The easiest example of this, for those that might not totally get what I’m saying, is playing video games. Video games are fun. A lot of fun. That’s their primary objective. But in doing so, they become a massive time sink. Therefore, I find myself delegating less and less time for them. There are many times that I felt the urge to start up Skyrim again, but what with homework, applications, work, and just wanting to feel productive (a huge part of it), I never do. Nevertheless, I know that I’d have a grand old time playing it. And that’s what I’m getting at, that need to feel productive you get as you age cause you to end up spending less and less time on those traditional “fun” things.

That being said, going for a hike with friends after fresh snow doesn’t feel like something that needs to be time-sensitive. So it’s not all fun things, just some. It’s the things that make you feel like you’re not growing as a person, at least how I see it, which causes the problems. That growing can happen in a number of different ways. When you’re hiking with friends, you’re making memories, getting some fresh air, and spending time with people you care about. The same can’t really be said about video games. Even playing video games with friends, something that feels a bit more productive than solo gaming since you’re spending time with others, still seems like something that could stagnantly go on and on.

The thing is, this idea of “growth” is just a construct of my mind, formed from my own experiences with the world outside my brain. Of course, as stereotypically articulated, it was partly made by society. Yet there has to be more to it than just that because there are people that, at least it seems, that aren’t affected by this like me. These people exhibit a particular skill: the ability to live in the moment.

Obviously this isn’t a crazy conclusion, since the obsession with growth is dependent on an interest in the future, and how one’s actions in the present affect it. It can come in all forms, from actively doing homework or writing applications, to getting enough sleep so you’re not struggling the next day. The problem is that it all seems to make sense! You don’t want to feel exhausted in the morning, so one would imagine that doing beneficial things in any way is worth it.

The cliché fear-of-missing-out isn’t the root of this, however, that much is clear, because at least for me, it’s by no means a clear choice between fun and responsibility. It’s the small chance that what you’re passing up could lead to something fun and memorable that’s often the issue. For example, do you stay in and read, clean up, and do a little research on internships, or do you go to those parties that, a majority of the time, you don’t really get anything out of? It’s a question that’s easy to answer: one option requires substantially less energy, and has less potential for awkward encounters, to accomplish than the other.

What’s funny is that the future is unknowable. Duh. But still, should one fret over something that, just by its very existence, is impossible to have any amount of confidence in its contents? Then again, from experience, you can predict, and statistically understand, what might come to pass, and how you could change that to benefit you in the way you desire. It’s the “responsibilities,” and related things that you can make happen, or at least try your best to do so. You cannot force fun. That’s what makes fun such a unique part of human nature. It’s something that just happens. It’s natural. You can’t construct it like you can construct an application or a time management scheme. Those things are not fun.
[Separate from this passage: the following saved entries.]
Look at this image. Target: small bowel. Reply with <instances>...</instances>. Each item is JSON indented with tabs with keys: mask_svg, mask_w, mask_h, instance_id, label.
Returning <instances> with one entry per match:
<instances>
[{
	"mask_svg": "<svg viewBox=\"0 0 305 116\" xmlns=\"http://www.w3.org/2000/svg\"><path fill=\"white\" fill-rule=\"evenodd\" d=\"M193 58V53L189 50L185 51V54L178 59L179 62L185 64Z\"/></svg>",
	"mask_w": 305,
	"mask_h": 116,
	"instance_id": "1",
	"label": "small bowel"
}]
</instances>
Ultimately, one needs a balance of both living-in-the-moment enjoyment and future-thinking responsibility. “Compromise is key” rears its head again. The achievement of that compromise, however, is the challenge. Some people, myself among them, find it almost impossible to turn off the part of the brain that constantly thinks about things outside the present moment. It’s a blessing and a curse, I suppose (read “I hope”), since while always being distracted and slightly stressed, it does breed thoughtfulness and preparedness. Which is powerful.